# Kennel pictures - moveable



## StikR (Feb 7, 2010)

Here are some pictures of a kennel we built this weekend.  I got the plans from a buddy who has had beagles in his for 4 years.  Feedback welcomed.  If I were to sell a few of these how much do you guys think I could get for them?

-5' x 8' kennel (tin roof & dog house section not complete)
-2'x5' dog house (can section off to make smaller inside)
-will have tin on roof and on top of dog house
-all PT lumber
-I plan to put 2-3 beagle / walker crosses in each one
-4' in front dropping to 3.5'  in back
-Welded wire







[/IMG]






[/IMG]






[/IMG]






[/IMG]


----------



## Lil D (Feb 7, 2010)

Those are real nice man.


----------



## gsubo (Feb 7, 2010)

If you dont mind me askin..what about did all the material cost ya to build this?  Thinking about building something similar. I like the idea of having it portable as well. These look really nice!


----------



## StikR (Feb 8, 2010)

#### Problem set:
A. Echo the kennel thread word for word, between "Here are some" and "section not complete)", inclusive.
B. Reproduce the records verbatim from their first line through the line holding "out: value=35.0 unit=mm", inclusive. Leave out the pictures.

#### Extracted material:
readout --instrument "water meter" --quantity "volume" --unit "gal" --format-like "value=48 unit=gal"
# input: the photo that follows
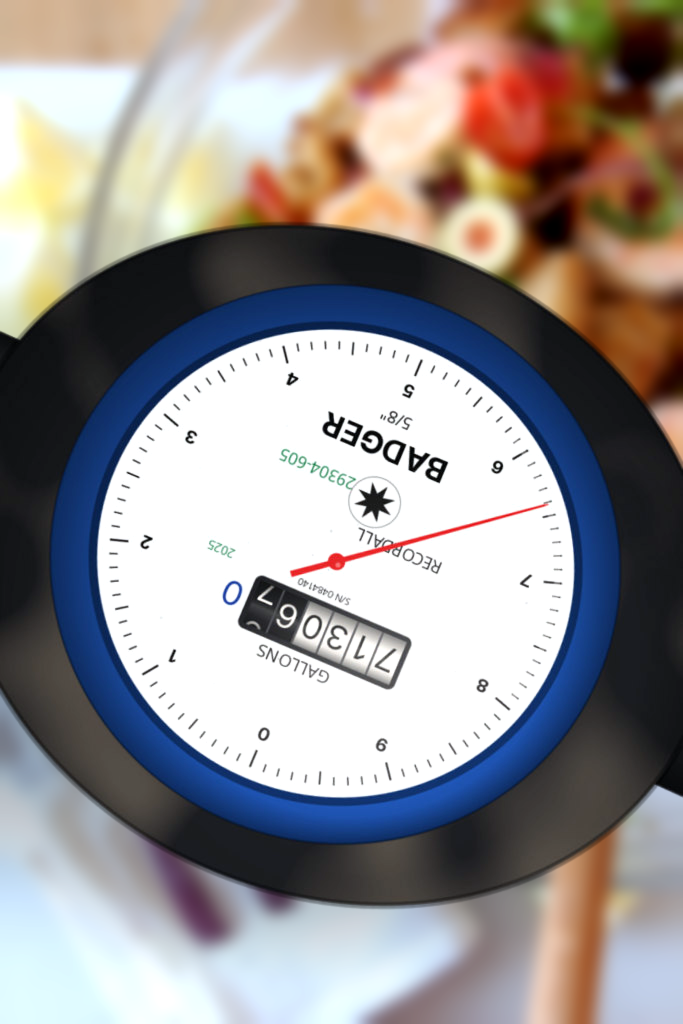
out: value=7130666.4 unit=gal
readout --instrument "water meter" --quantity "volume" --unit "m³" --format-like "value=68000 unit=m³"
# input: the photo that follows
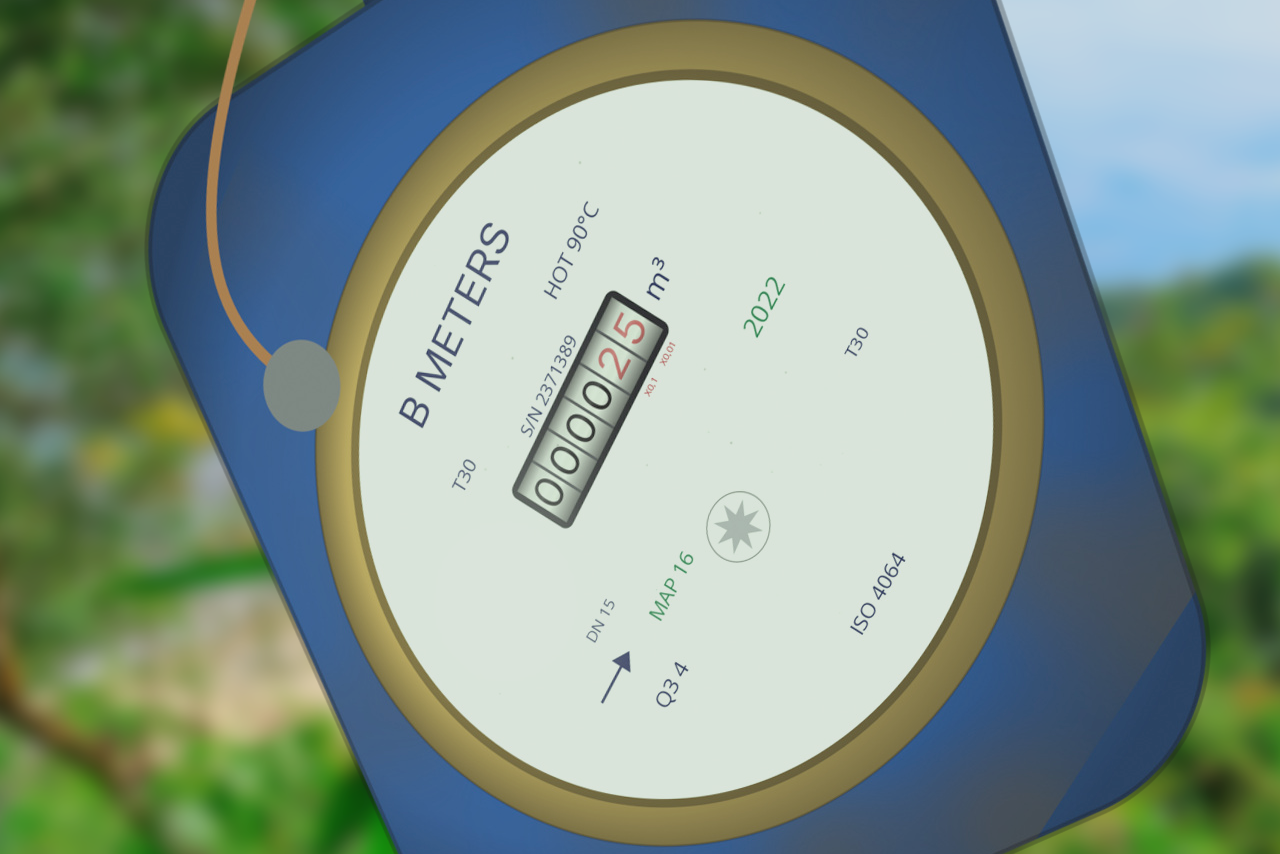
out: value=0.25 unit=m³
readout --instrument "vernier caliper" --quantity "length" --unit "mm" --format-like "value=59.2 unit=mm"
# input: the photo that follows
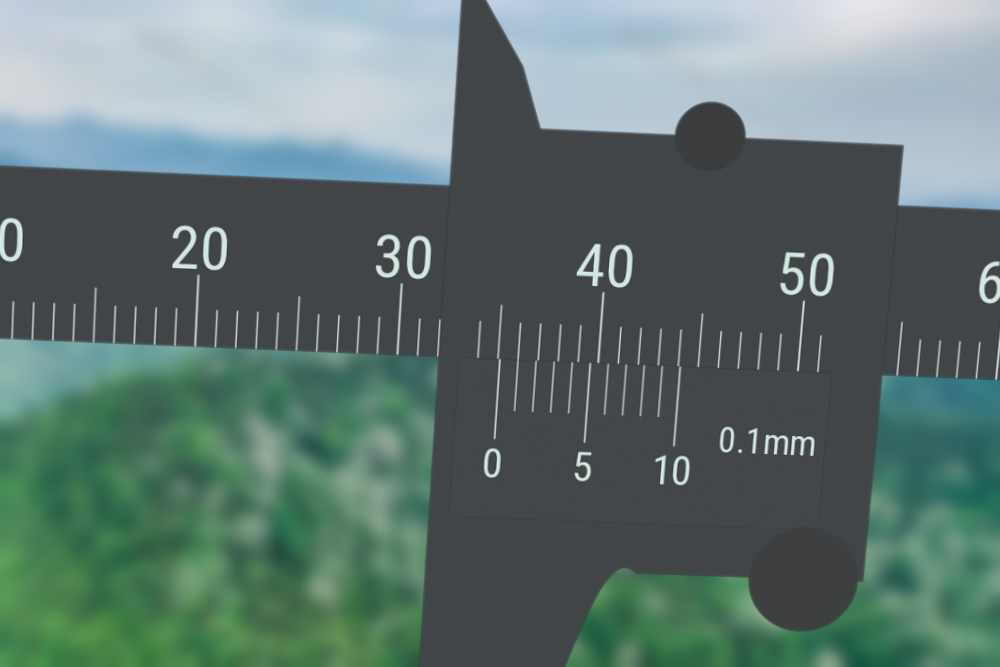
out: value=35.1 unit=mm
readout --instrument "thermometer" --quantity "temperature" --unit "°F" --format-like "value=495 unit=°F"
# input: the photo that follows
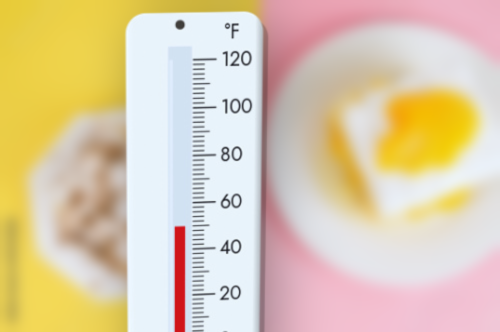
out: value=50 unit=°F
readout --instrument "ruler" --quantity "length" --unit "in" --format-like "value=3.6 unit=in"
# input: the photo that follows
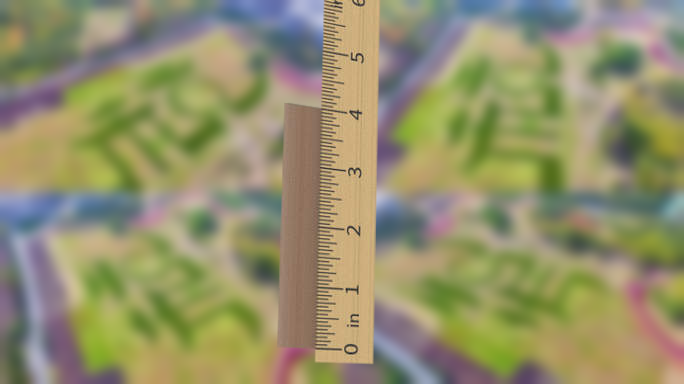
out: value=4 unit=in
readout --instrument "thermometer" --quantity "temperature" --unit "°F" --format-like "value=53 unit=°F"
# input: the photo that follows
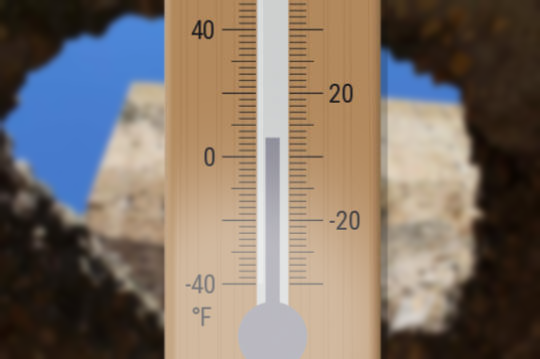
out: value=6 unit=°F
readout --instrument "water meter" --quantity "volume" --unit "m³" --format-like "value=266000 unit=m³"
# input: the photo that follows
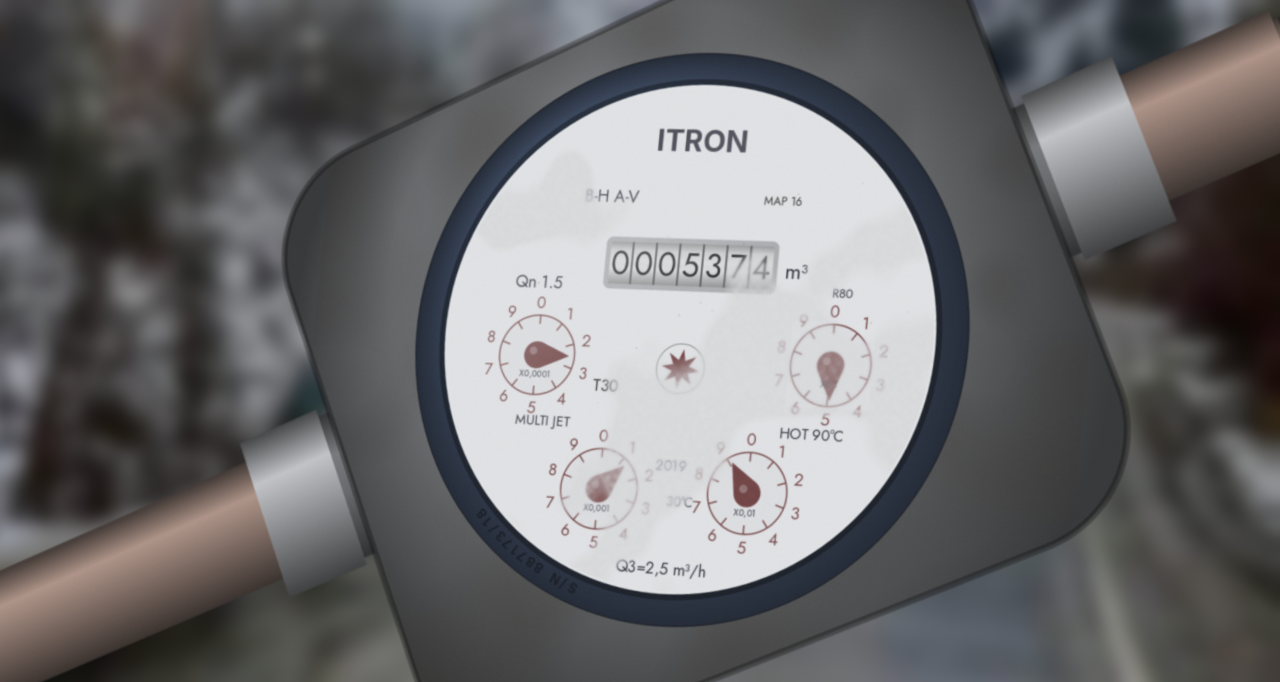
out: value=5374.4912 unit=m³
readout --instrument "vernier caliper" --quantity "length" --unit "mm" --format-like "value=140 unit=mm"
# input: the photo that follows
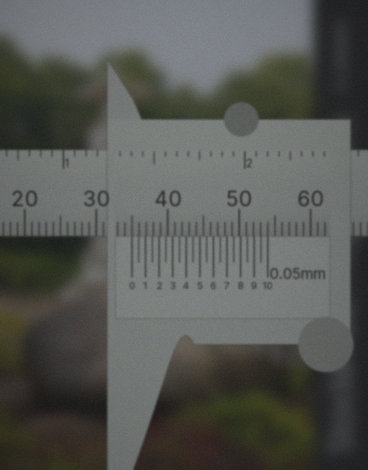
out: value=35.0 unit=mm
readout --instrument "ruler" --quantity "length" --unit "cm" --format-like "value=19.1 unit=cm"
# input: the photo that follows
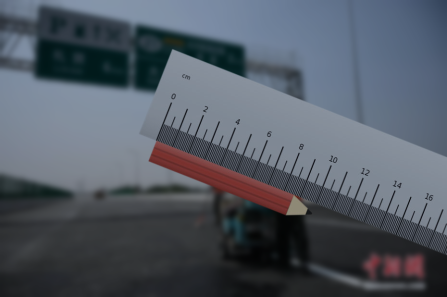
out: value=10 unit=cm
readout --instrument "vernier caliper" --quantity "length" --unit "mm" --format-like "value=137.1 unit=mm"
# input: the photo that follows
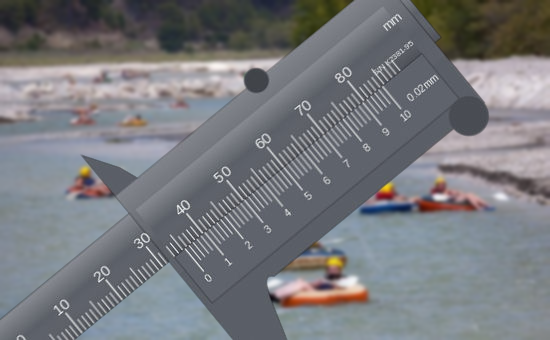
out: value=35.5 unit=mm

#### Numbered answers:
A.
Here are some pictures of a kennel we built this weekend.  I got the plans from a buddy who has had beagles in his for 4 years.  Feedback welcomed.  If I were to sell a few of these how much do you guys think I could get for them?

-5' x 8' kennel (tin roof & dog house section not complete)

B.
readout --instrument "water meter" --quantity "volume" --unit "gal" --format-like "value=48 unit=gal"
# input: the photo that follows
out: value=7130666.4 unit=gal
readout --instrument "water meter" --quantity "volume" --unit "m³" --format-like "value=68000 unit=m³"
# input: the photo that follows
out: value=0.25 unit=m³
readout --instrument "vernier caliper" --quantity "length" --unit "mm" --format-like "value=59.2 unit=mm"
# input: the photo that follows
out: value=35.1 unit=mm
readout --instrument "thermometer" --quantity "temperature" --unit "°F" --format-like "value=495 unit=°F"
# input: the photo that follows
out: value=50 unit=°F
readout --instrument "ruler" --quantity "length" --unit "in" --format-like "value=3.6 unit=in"
# input: the photo that follows
out: value=4 unit=in
readout --instrument "thermometer" --quantity "temperature" --unit "°F" --format-like "value=53 unit=°F"
# input: the photo that follows
out: value=6 unit=°F
readout --instrument "water meter" --quantity "volume" --unit "m³" --format-like "value=266000 unit=m³"
# input: the photo that follows
out: value=5374.4912 unit=m³
readout --instrument "vernier caliper" --quantity "length" --unit "mm" --format-like "value=140 unit=mm"
# input: the photo that follows
out: value=35.0 unit=mm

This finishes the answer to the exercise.